Alexander McQueen spring-summer 2016 show
It was inside the vast inner courtyard of the Lycée Carnot that Sarah Burton, artistic director of Alexander McQueen, chose to show her spring-summer 2016 collection.
For the occasion the place was reconfigured, walls and floors insulated with black partitions and a floating parquet. Within this showcase the designer revisited the typical romanticism of the house but on a sunnier day. The subtly mussed braided hair of the models imbued a bucolic sweetness. Long dresses came in powdery and faded hues, pink and champagne. In a season where the designers have presented so much lace and drawn inspiration from turn of the century lingerie, undoubtedly influenced by the sublime exhibition Savage Beauty that celebrates Alexander McQueen, Sarah Burton delivered a dazzling performance in this vein.

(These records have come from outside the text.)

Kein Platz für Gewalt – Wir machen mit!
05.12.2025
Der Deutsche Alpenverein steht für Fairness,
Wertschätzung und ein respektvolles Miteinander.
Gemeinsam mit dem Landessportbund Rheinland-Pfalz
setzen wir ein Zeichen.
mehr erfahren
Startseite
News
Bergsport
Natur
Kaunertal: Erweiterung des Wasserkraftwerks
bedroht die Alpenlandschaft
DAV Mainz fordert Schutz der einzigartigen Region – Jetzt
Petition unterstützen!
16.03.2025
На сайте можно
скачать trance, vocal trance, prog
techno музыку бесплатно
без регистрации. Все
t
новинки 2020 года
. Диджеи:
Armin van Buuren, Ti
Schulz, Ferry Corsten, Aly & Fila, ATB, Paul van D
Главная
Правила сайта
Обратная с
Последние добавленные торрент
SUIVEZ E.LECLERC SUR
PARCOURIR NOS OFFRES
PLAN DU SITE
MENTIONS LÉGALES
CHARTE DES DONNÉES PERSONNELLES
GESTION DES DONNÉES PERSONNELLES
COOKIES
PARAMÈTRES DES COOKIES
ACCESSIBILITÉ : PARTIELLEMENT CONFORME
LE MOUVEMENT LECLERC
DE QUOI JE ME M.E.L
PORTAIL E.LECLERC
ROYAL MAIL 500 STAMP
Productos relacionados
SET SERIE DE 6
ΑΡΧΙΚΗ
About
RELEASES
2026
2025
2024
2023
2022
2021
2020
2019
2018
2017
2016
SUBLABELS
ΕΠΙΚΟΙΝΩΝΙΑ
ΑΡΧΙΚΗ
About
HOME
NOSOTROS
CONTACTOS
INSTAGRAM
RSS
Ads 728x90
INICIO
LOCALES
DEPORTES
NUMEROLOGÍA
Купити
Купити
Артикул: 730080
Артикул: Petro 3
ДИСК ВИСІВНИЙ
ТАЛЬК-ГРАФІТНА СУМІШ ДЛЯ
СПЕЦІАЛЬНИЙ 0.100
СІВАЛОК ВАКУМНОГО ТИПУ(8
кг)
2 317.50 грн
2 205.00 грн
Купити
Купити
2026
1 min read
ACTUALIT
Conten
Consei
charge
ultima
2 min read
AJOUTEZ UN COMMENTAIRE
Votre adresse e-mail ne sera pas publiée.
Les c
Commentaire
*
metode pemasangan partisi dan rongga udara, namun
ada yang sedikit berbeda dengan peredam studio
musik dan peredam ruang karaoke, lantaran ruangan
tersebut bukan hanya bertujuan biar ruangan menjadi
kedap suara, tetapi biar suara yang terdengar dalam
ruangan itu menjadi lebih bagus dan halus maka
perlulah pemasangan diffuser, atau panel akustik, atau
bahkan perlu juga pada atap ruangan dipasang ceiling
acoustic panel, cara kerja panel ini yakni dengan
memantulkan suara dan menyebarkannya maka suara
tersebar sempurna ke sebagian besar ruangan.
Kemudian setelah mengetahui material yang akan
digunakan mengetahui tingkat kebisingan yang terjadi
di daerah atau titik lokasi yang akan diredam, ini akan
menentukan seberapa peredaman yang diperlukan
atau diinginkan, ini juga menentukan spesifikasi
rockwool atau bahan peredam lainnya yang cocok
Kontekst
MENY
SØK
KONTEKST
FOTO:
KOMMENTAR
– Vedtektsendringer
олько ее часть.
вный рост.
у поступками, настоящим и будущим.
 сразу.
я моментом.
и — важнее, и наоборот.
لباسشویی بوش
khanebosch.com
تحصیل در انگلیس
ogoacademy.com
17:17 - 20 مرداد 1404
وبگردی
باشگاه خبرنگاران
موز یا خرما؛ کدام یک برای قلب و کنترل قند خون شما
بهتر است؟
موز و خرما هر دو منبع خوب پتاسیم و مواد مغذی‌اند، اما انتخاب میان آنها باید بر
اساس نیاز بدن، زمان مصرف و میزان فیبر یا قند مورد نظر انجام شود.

A white cotton voile dress is worn with a big petticoat complete with a delicately laced up bodice. A shirt dress with pleated plastron is adorned with a ruff. But while the house of Alexander McQueen has always drawn inspiration from the history of costume, its genius lies with knowing how to transform that into truly sumptuous and virtuoso garments that are simultaneously both innovative and contemporary. Chiselled and precise, the ruffles, flounces and cornucopia of sublime laces structure and energise the clothes. The blatant love of fabrics and the meticulous work of the in-house pattern cutters and seamstresses are readable in every single piece. Nothing is literal; it’s all about suggestion with short crinolines, corsets and black Spanish dresses perfectly reinvented.